As for the much-covered, real-life story of Jessica Lynch (which was riddled with inaccuracies as initially reported), Ms. Faludi argues that it was promoted as “the story of a helpless white girl snatched from the jaws of evil by heroic soldiers,” “a tale of a maiden in need of rescue.” But while she says that rescue turned out to be a lot less daring than first portrayed, she dismisses much-talked-about depictions of Jessica Lynch as a “female Rambo” (which also turned out to be false) as a brief “counterversion” that “fell uncomfortably outside of the girl-in-need-of-rescue script.”
This girl-in-need-of-rescue paradigm, Ms. Faludi argues, dates back to frontier-days captivity narratives, which recounted the ordeals of settlers captured by Indians. She further contends that these narratives embodied the notion of shame (a “largely male burden, the result of recurring attacks in which the captivity of women and children served to spotlight male protective failures”), and that to counter this humiliation, there evolved redemption tales in which a maiden, taken against her will by “savages,” is rescued by a brawny white man.

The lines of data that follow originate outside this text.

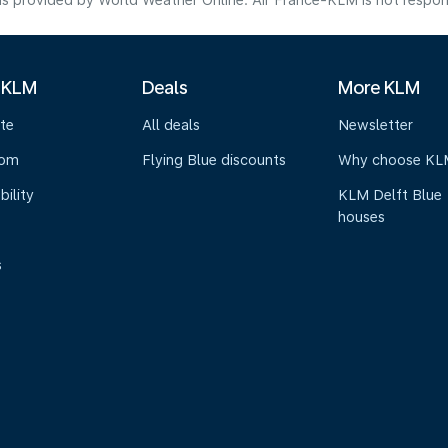
s provided by World Weather Online. Air France-KLM is not responsibl
 KLM
Deals
More KLM
te
All deals
Newsletter
oom
Flying Blue discounts
Why choose KL
bility
KLM Delft Blue
houses
s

This “mass dream,” Ms. Faludi goes on, “conceals the shaming memory, as it was meant to, but can’t expel it”: “The humiliating residue still circulates in our cultural bloodstream, awaiting provocation to bring it to the surface. And with each provocation, we salve our insecurities by invoking the same consoling formula of heroic men saving threatened women — even in provocations that have involved few women and no female captives, like the Revolutionary-era kidnapping of American sailors on the Barbary Coast. Or the terrorist attack on 9/11.”
Thus, she insists, “a feminist perspective on any topic was increasingly AWOL” after 9/11. Thus, she argues, various antifeminist impulses (“the cumulative elements of a national fantasy”) surfaced after 9/11, including “the denigration of capable women, the magnification of manly men, the heightened call for domesticity, the search for and sanctification of helpless girls.”
Not only are many of these assertions highly debatable in themselves, but Ms. Faludi’s overarching thesis in this book rings false too. In fact, her suggestion that the 9/11 attacks catalyzed the same fears and narrative impulses as those unleashed by our frontier ancestors’ “original war on terror,” leading to a muffling of feminist voices and a veneration of “the virtues of nesting,” runs smack up against her own “Backlash,” which suggested that similar assaults on women’s independence were being unleashed in the 1980s — a time not of war or threat but a decade that witnessed the fall of the Berlin Wall and the coming end of the cold war.
Such errors of logic are typical of this ill-conceived and poorly executed book — a book that stands as one of the more nonsensical volumes yet published about the aftermath of 9/11.